■ **WHAT YOU WILL DO**
Please reproduce every record exactly as written, leaving out the pictures.

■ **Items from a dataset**
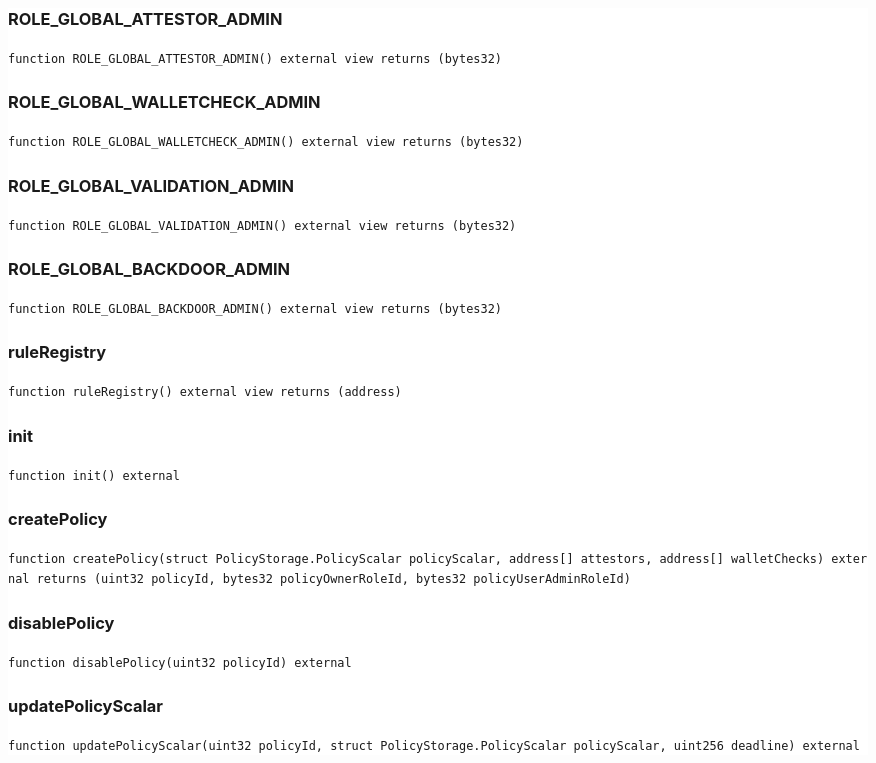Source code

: ### ROLE_GLOBAL_ATTESTOR_ADMIN

```solidity
function ROLE_GLOBAL_ATTESTOR_ADMIN() external view returns (bytes32)
```

### ROLE_GLOBAL_WALLETCHECK_ADMIN

```solidity
function ROLE_GLOBAL_WALLETCHECK_ADMIN() external view returns (bytes32)
```

### ROLE_GLOBAL_VALIDATION_ADMIN

```solidity
function ROLE_GLOBAL_VALIDATION_ADMIN() external view returns (bytes32)
```

### ROLE_GLOBAL_BACKDOOR_ADMIN

```solidity
function ROLE_GLOBAL_BACKDOOR_ADMIN() external view returns (bytes32)
```

### ruleRegistry

```solidity
function ruleRegistry() external view returns (address)
```

### init

```solidity
function init() external
```

### createPolicy

```solidity
function createPolicy(struct PolicyStorage.PolicyScalar policyScalar, address[] attestors, address[] walletChecks) external returns (uint32 policyId, bytes32 policyOwnerRoleId, bytes32 policyUserAdminRoleId)
```

### disablePolicy

```solidity
function disablePolicy(uint32 policyId) external
```

### updatePolicyScalar

```solidity
function updatePolicyScalar(uint32 policyId, struct PolicyStorage.PolicyScalar policyScalar, uint256 deadline) external
```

■ **OUTPUT**
Source code

: ### ROLE_GLOBAL_ATTESTOR_ADMIN

```solidity
function ROLE_GLOBAL_ATTESTOR_ADMIN() external view returns (bytes32)
```

### ROLE_GLOBAL_WALLETCHECK_ADMIN

```solidity
function ROLE_GLOBAL_WALLETCHECK_ADMIN() external view returns (bytes32)
```

### ROLE_GLOBAL_VALIDATION_ADMIN

```solidity
function ROLE_GLOBAL_VALIDATION_ADMIN() external view returns (bytes32)
```

### ROLE_GLOBAL_BACKDOOR_ADMIN

```solidity
function ROLE_GLOBAL_BACKDOOR_ADMIN() external view returns (bytes32)
```

### ruleRegistry

```solidity
function ruleRegistry() external view returns (address)
```

### init

```solidity
function init() external
```

### createPolicy

```solidity
function createPolicy(struct PolicyStorage.PolicyScalar policyScalar, address[] attestors, address[] walletChecks) external returns (uint32 policyId, bytes32 policyOwnerRoleId, bytes32 policyUserAdminRoleId)
```

### disablePolicy

```solidity
function disablePolicy(uint32 policyId) external
```

### updatePolicyScalar

```solidity
function updatePolicyScalar(uint32 policyId, struct PolicyStorage.PolicyScalar policyScalar, uint256 deadline) external
```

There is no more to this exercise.